Recently, mathematical modeling of cancer started drawing great interest from the medical community. Indeed, developing models able to describe accurately tumor growth may help monitoring the disease evolution or even predicting the efficacy of different therapeutic strategies. Such applications are made possible through the routine monitoring of patients with imaging devices. This offers a consistent amount of valuable data to elaborate and validate the mathematical models. The aim of my talk is to present a quick overview of the strategies that we have recently developed in our team at Bordeaux.

In a first part, I will quickly present a simple tumor growth model based on a mechanistic description of the healthy and tumor cell densities evolution over time. This model is valid for example for meningiomas or for some lung metastases, i.e. when there is no treatment (only the growth is considered) and when the shape is approximatively the same over time. This model presents both the interest to be parametrizable - using the tumor volumes at 2 times and the initial shape tumor - for each considered patient and to produce reliable predictions and 3D extension simulation within a reasonable computing timescale. The parameters estimation strategy based on a reduced 0D-model and on stochastic methods (Monte-Carlo-like methods) will be presented.

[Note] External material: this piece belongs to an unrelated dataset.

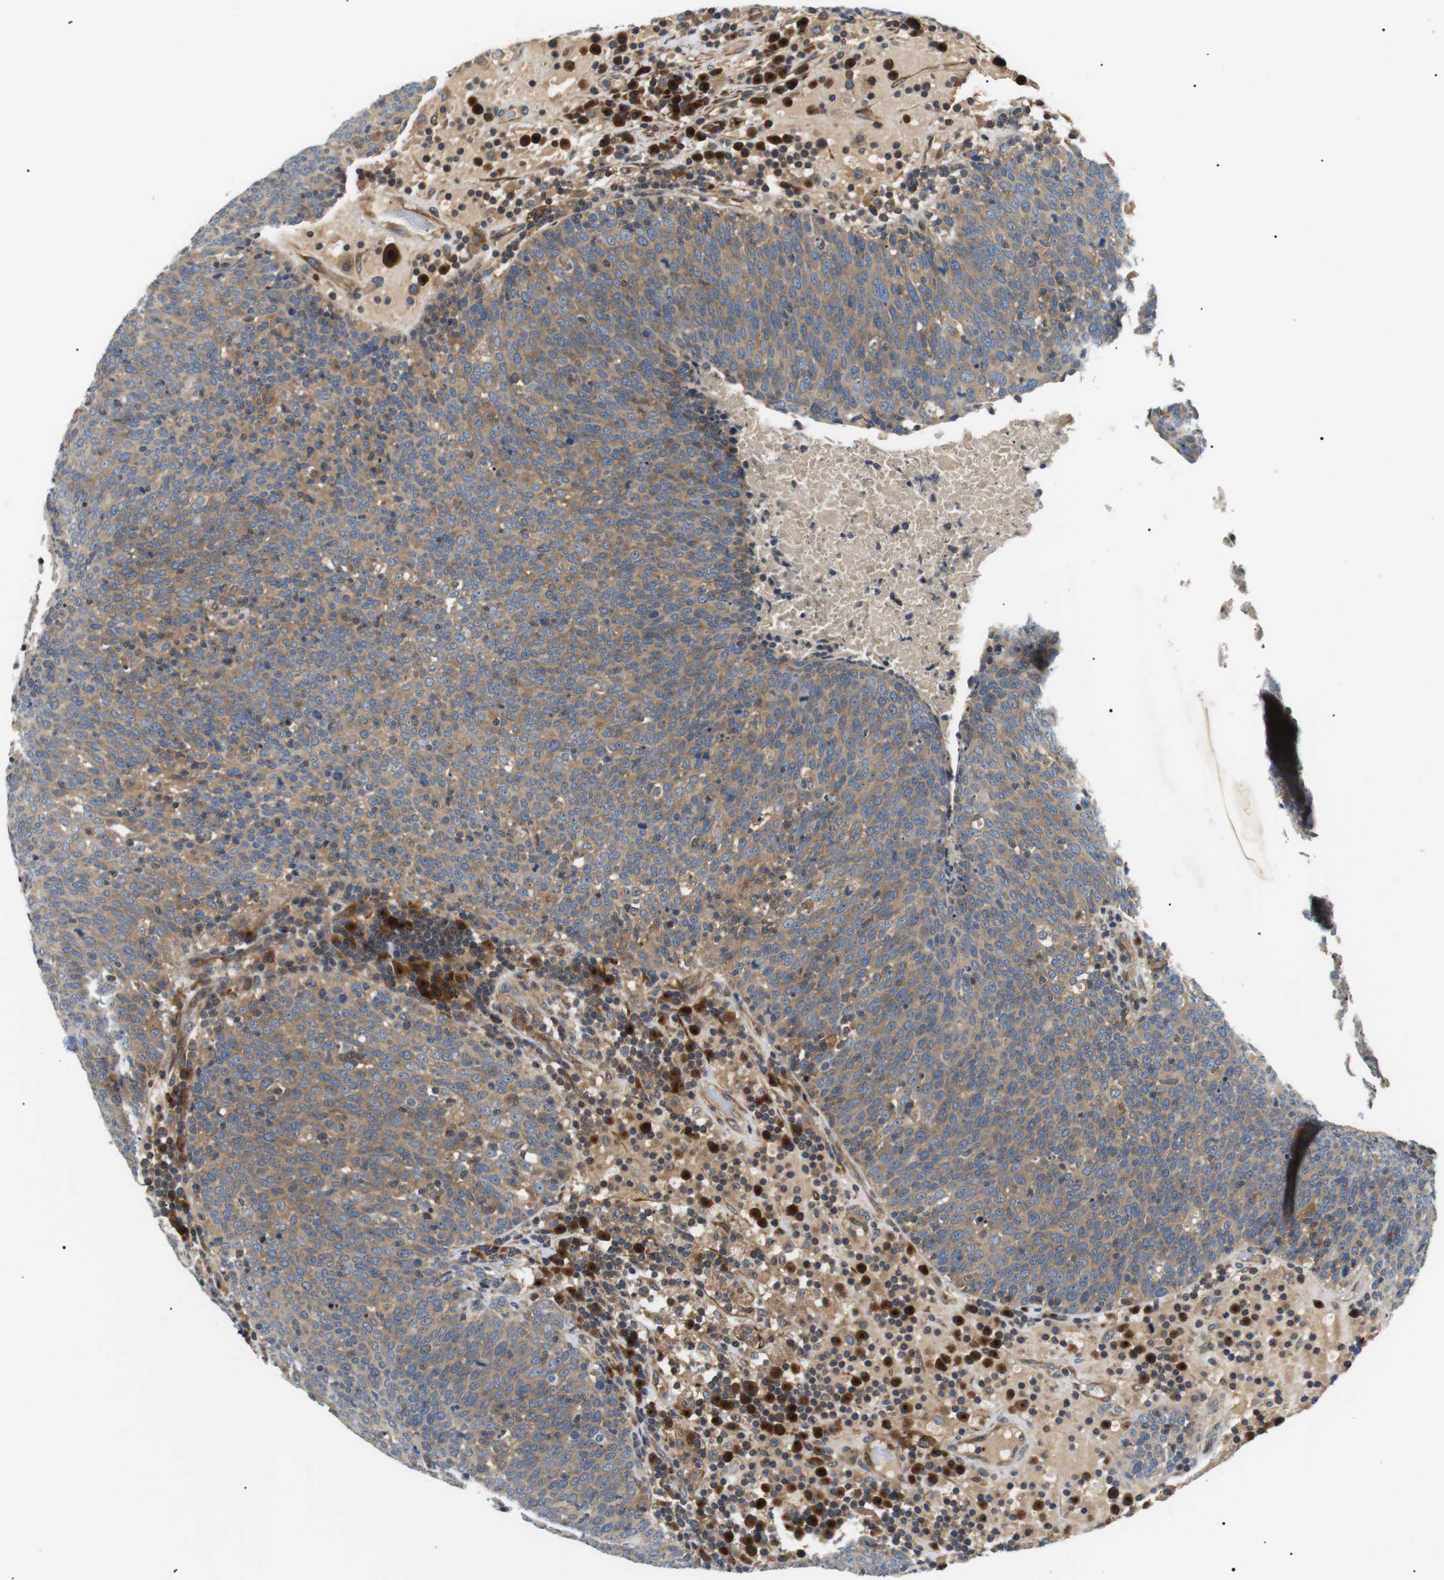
{"staining": {"intensity": "moderate", "quantity": "25%-75%", "location": "cytoplasmic/membranous"}, "tissue": "head and neck cancer", "cell_type": "Tumor cells", "image_type": "cancer", "snomed": [{"axis": "morphology", "description": "Squamous cell carcinoma, NOS"}, {"axis": "morphology", "description": "Squamous cell carcinoma, metastatic, NOS"}, {"axis": "topography", "description": "Lymph node"}, {"axis": "topography", "description": "Head-Neck"}], "caption": "Brown immunohistochemical staining in human squamous cell carcinoma (head and neck) exhibits moderate cytoplasmic/membranous positivity in approximately 25%-75% of tumor cells.", "gene": "DIPK1A", "patient": {"sex": "male", "age": 62}}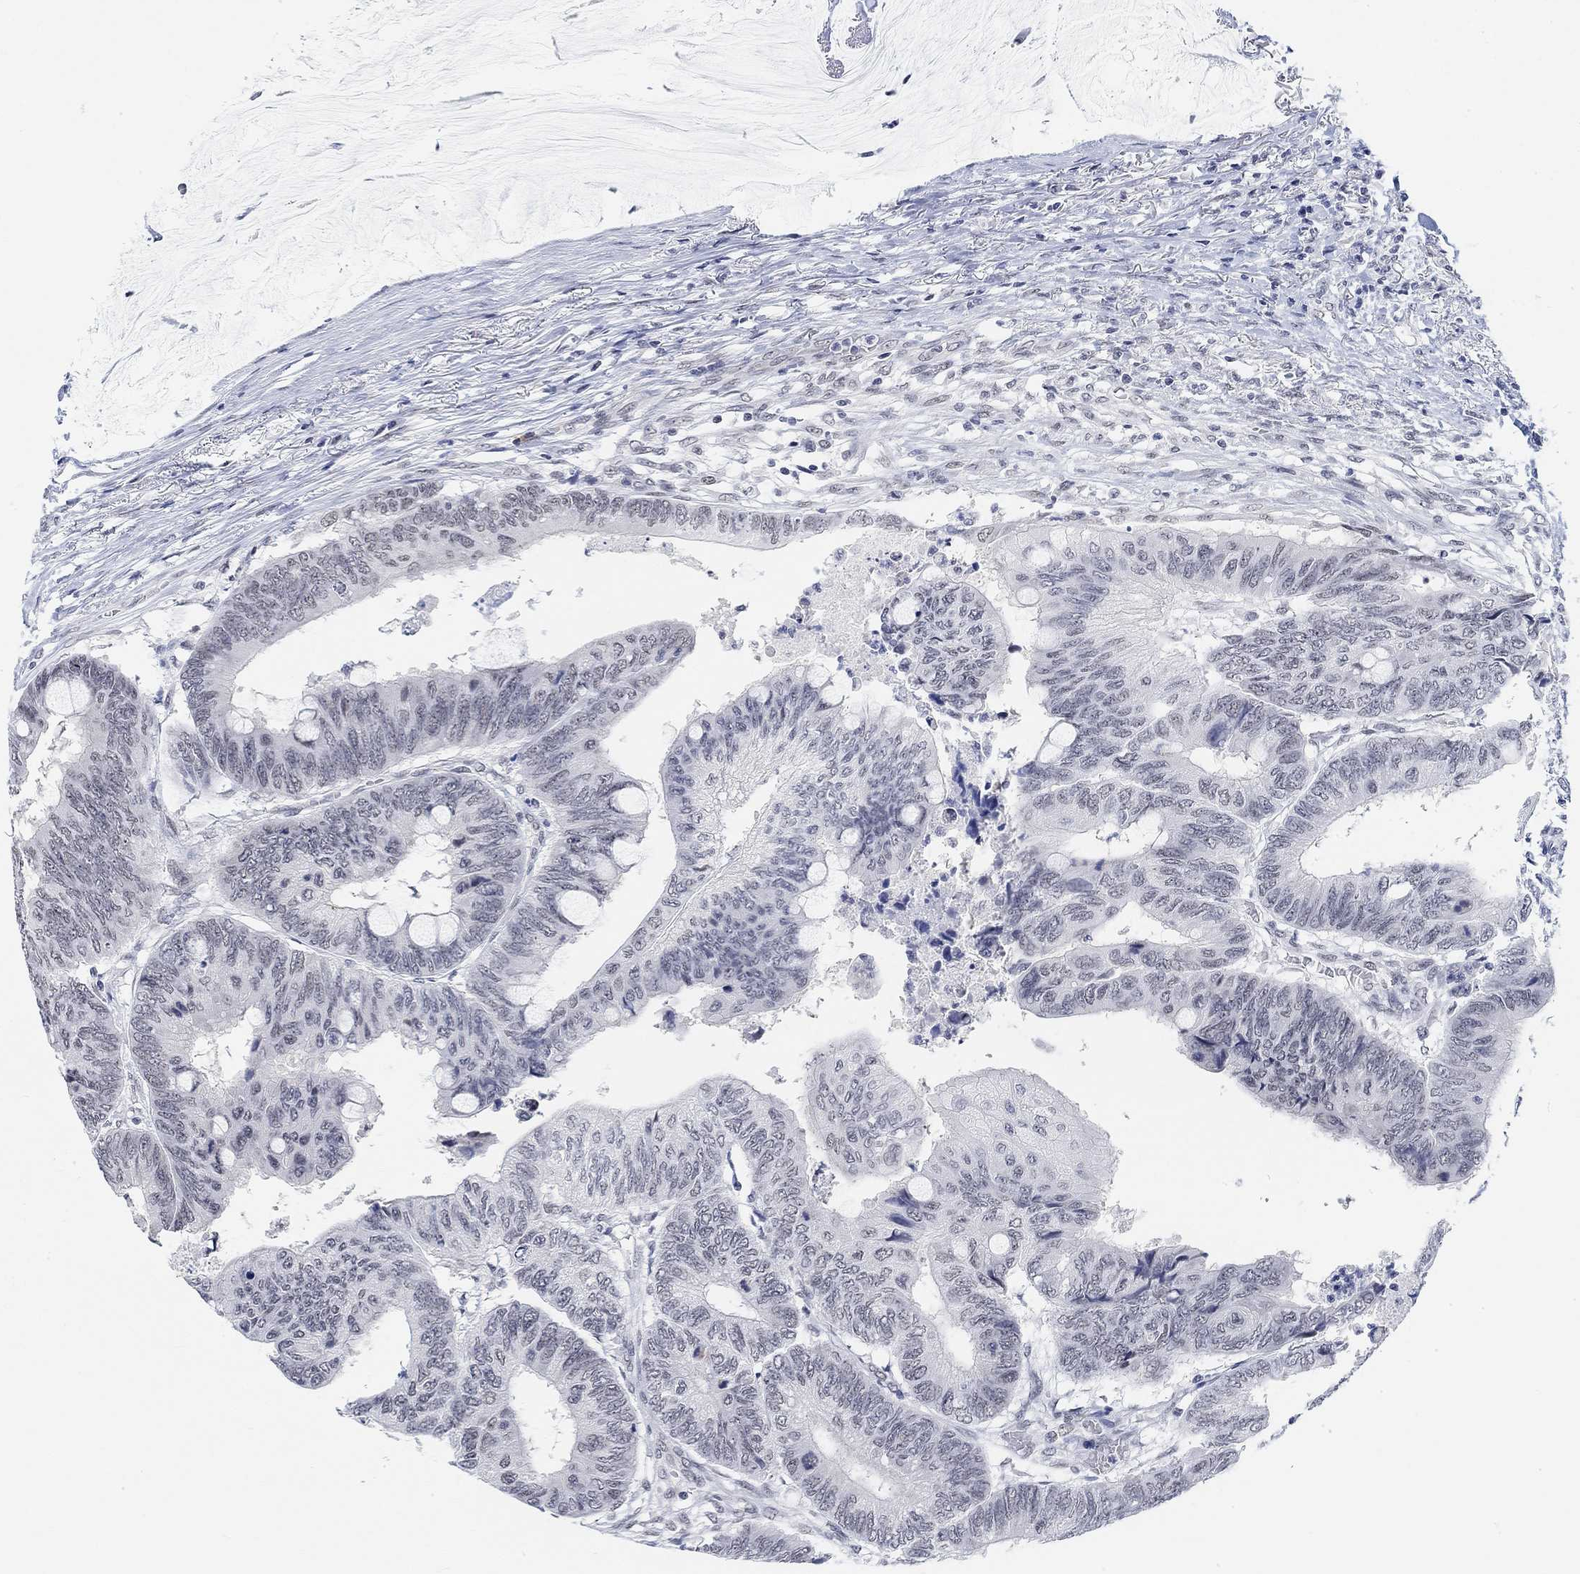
{"staining": {"intensity": "negative", "quantity": "none", "location": "none"}, "tissue": "colorectal cancer", "cell_type": "Tumor cells", "image_type": "cancer", "snomed": [{"axis": "morphology", "description": "Normal tissue, NOS"}, {"axis": "morphology", "description": "Adenocarcinoma, NOS"}, {"axis": "topography", "description": "Rectum"}, {"axis": "topography", "description": "Peripheral nerve tissue"}], "caption": "Immunohistochemistry (IHC) of colorectal adenocarcinoma displays no expression in tumor cells.", "gene": "PURG", "patient": {"sex": "male", "age": 92}}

When we consider treatments (tumour decay) or/and time-evolving shapes, more complex models - with different tumour cell densities - have to be written and more information - issued from medical imaging - is necessary to parametrize them. In a second part of my talk, I will introduce these complex models and I will present the information that can be extracted from medical imaging such as textures or shapes of the lesions. I will show why the parameter estimation approach used for the simple model is not anymore available and I will propose a new strategy based on data assimilation strategy. I will present a Luenberger - also called nudging - state observer coupled with a parameter Kalman-based observer to perform a joint state and parameter estimation. I will illustrate my results with synthetic and real data.